Ka: Dar Oakley in the Ruin of Ymr is a deliberately puzzling title. It’s about a crow who gets the name Dar Oakley through a series of adventures. He’s the first crow to ever have a name, and he claims to have invented names for crows. He’s born sometime in an apparently Celtic world – I never made this specific even to myself – about 2,000 years ago, sometime before the British invasion of Gaul. He was born into a realm where there were no people, because humans had not yet reached there. Very soon in his young years, when human populations start to come into the area, he is fascinated by them and by the kind of things they do – building fires, building houses, run­ning around on two legs, and above all having battles with one another. Killing, but not eating, other humans. The crows cannot figure that part out, but they also realize they’ve discovered a treasure they couldn’t have conceived of. There is wealth beyond the dreams of gluttony laid out before them after these battles, and the humans are glad to have them eating the bodies, as long as it’s the enemy dead. He, Dar Oakley, feels he caused this bounty.

“Dar Oakley now has a big connection with humans, and because of his curious nature, he makes friends with a young human girl. Through a procedure that I think was the only reasonable possible one, they become able to communicate. She speaks in the language she knows, and he has come to understand it. He speaks in the language he knows, because he can’t speak in any human language. She can’t speak in crow, but she comes to understand him speaking in the language of crows, which we mostly can’t hear – we hear ‘Caw, caw, caw,’ but we don’t hear them talk to each other, be­cause we’re rarely close enough, or they don’t talk when we’re around.
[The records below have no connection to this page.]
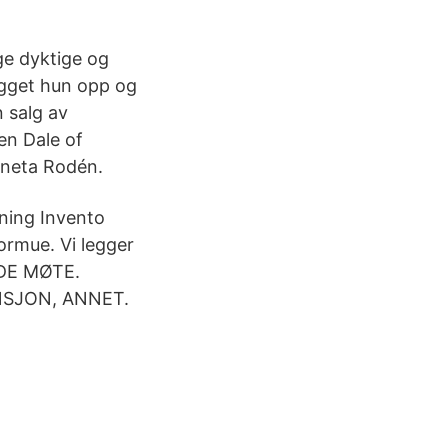
ge dyktige og
ygget hun opp og
 salg av
en Dale of
gneta Rodén.
tning Invento
ormue. Vi legger
NDE MØTE.
NSJON, ANNET.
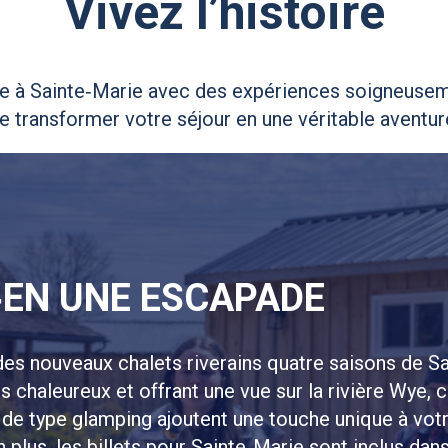
Vivez l’histoire
e à Sainte‑Marie avec des expériences soigneusem
e transformer votre séjour en une véritable aventur
‑EN UNE ESCAPADE
des nouveaux chalets riverains quatre saisons de Sa
 chaleureux et offrant une vue sur la rivière Wye, 
e type glamping ajoutent une touche unique à vot
n plus, les billets pour Sainte‑Marie sont inclus dans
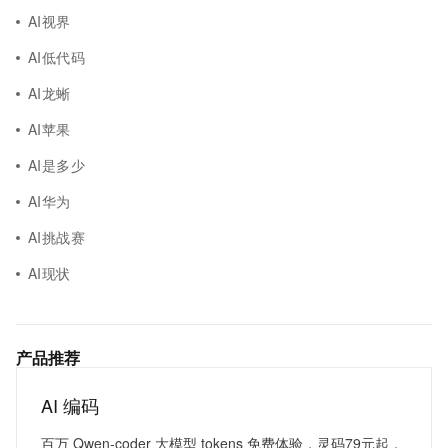
AI视界
AI低代码
AI龙蜥
AI苹果
AI是多少
AI华为
AI挑战赛
AI现状
产品推荐
AI 编码
百万 Qwen-coder 大模型 tokens 免费体验，灵码79元起，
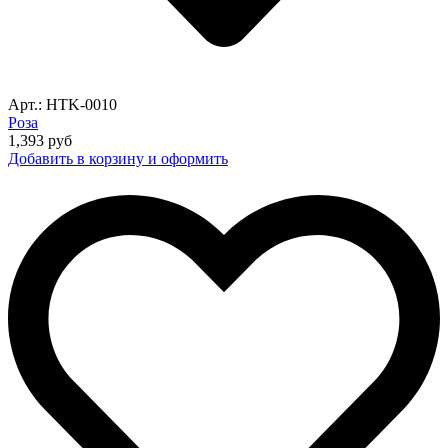
Арт.: HTK-0010
Роза
1,393
руб
Добавить в корзину и оформить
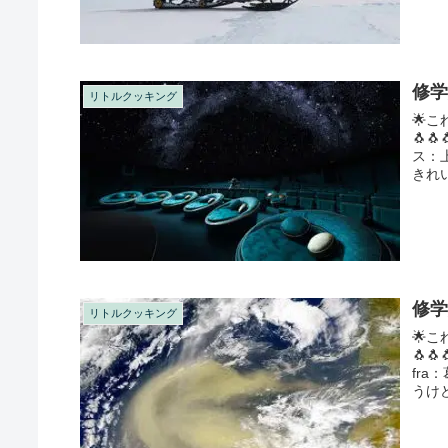
修学
リトルクッキング
🌟こ
🐧
ス：
きれい
修学
リトルクッキング
🌟こ
🐧
fr
うけ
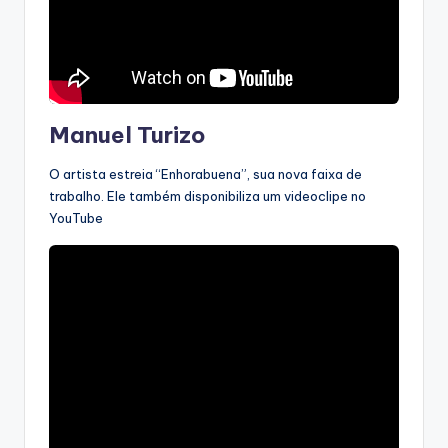
Manuel Turizo
O artista estreia “Enhorabuena”, sua nova faixa de
trabalho. Ele também disponibiliza um videoclipe no
YouTube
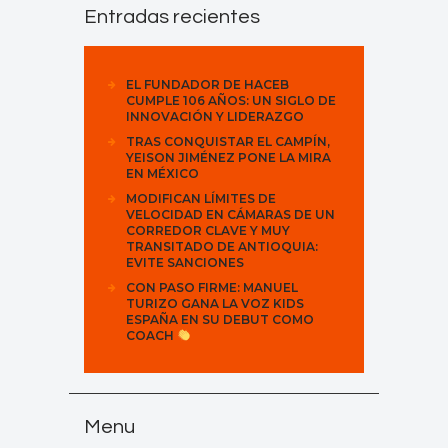
Entradas recientes
EL FUNDADOR DE HACEB
CUMPLE 106 AÑOS: UN SIGLO DE
INNOVACIÓN Y LIDERAZGO
TRAS CONQUISTAR EL CAMPÍN,
YEISON JIMÉNEZ PONE LA MIRA
EN MÉXICO
MODIFICAN LÍMITES DE
VELOCIDAD EN CÁMARAS DE UN
CORREDOR CLAVE Y MUY
TRANSITADO DE ANTIOQUIA:
EVITE SANCIONES
CON PASO FIRME: MANUEL
TURIZO GANA LA VOZ KIDS
ESPAÑA EN SU DEBUT COMO
COACH
Menu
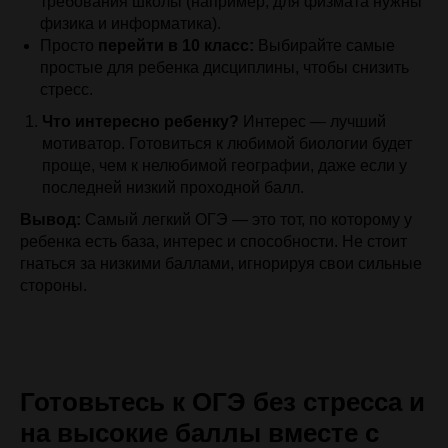
требования школы (например, для физмата нужны
физика и информатика).
Просто
перейти в 10 класс:
Выбирайте самые
простые для ребенка дисциплины, чтобы снизить
стресс.
Что интересно ребенку?
Интерес — лучший
мотиватор. Готовиться к любимой биологии будет
проще, чем к нелюбимой географии, даже если у
последней низкий проходной балл.
Вывод:
Самый легкий ОГЭ — это тот, по которому у
ребенка есть база, интерес и способности. Не стоит
гнаться за низкими баллами, игнорируя свои сильные
стороны.
Готовьтесь к ОГЭ без стресса и
на высокие баллы вместе с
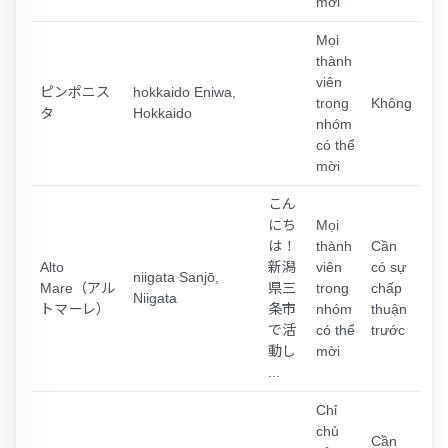
mời
Mọi
thành
viên
ピンポニス
hokkaido Eniwa,
trong
Không
タ
Hokkaido
nhóm
có thể
mời
こん
にち
Mọi
は！
thành
Cần
Alto
新潟
viên
có sự
niigata Sanjō,
Mare（アル
県三
trong
chấp
Niigata
トマーレ）
条市
nhóm
thuận
で活
có thể
trước
動し
mời
...
Chỉ
chủ
Cần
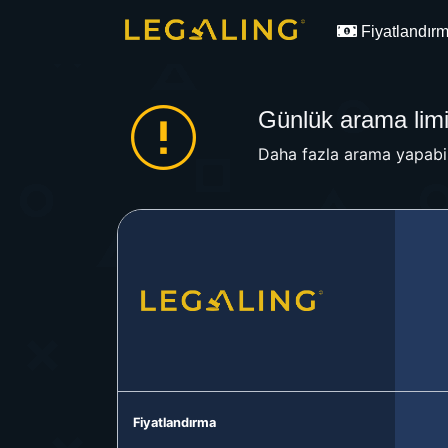
Fiyatlandır
Günlük arama limit
Daha fazla arama yapabil
Fiyatlandırma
The two become great friends, and through him she changes and un­derstands things, and through her he comes to understand that death is not what he thinks it is. Crows don’t have the concept of an afterlife – they just die and that’s that. They miss their loved ones who are dead, but they don’t brood on their future. She knows that’s not so. She is, like all human beings, completely wrapped up in wondering what happens to the dead, think­ing about what we do with the dead – where are they now, are they going to be there forever, are they going to come back, can we go there? With her, Dar Oakley goes down into a Celtic underworld, sort of like in Irish legend where you can go in and meet heroes and deathless people who are repeating the old feasts and battles still – but she goes down there for a specific purpose.

“She knows that down under the earth some­where in this other world, there is something you could get and bring back to human beings to keep them from ever dying. She calls it ‘the most precious thing.’ She has to go down there and get that most precious thing. Dar Oakley says, ‘Okay, I’ll go with you.’ He goes down with her into this underworld and together they find the thing she sought. He doesn’t want it – he knows it’s not for him. It’s for people. But through a series of accidents, he ends up having it, instead of her. He almost immediately loses it, because that’s what happens. You don’t get to keep such things. We know that from a thousand stories. He loses it in a very common folktale way, and she of course is heartbroken, and he is deeply sad about it, but life goes on. Vari­ous things happen, and he mates with another crow, they have kids, and so on. Eventually, even though his mate and other crows that he knows die, and his human friend grows old and becomes a priestess within the community, then dies – he doesn’t die. He doesn’t exactly under­stand why, although he thinks it has something to do with that event under the earth. But then, finally, near the end of part one, which is like a third of the book, he’s hanging out with his crow friends and these people show up. His friend the priestess had predicted them: ‘Someday there’s going to be an enemy that nothing can stop. They’ll kill us all, they’ll walk all over us, they’ll kill our children, and there’s nothing we can do about it.’ The crow sees the enemy on their way with their armor jingling, and a guy with a big tall hat, and these banners that have a bird at the top, but they’re not crows, they’re eagles. A guy in a red cloak leads them. Dar Oakley flies over their heads and one of the archers accompanying this group shoots him and he dies.”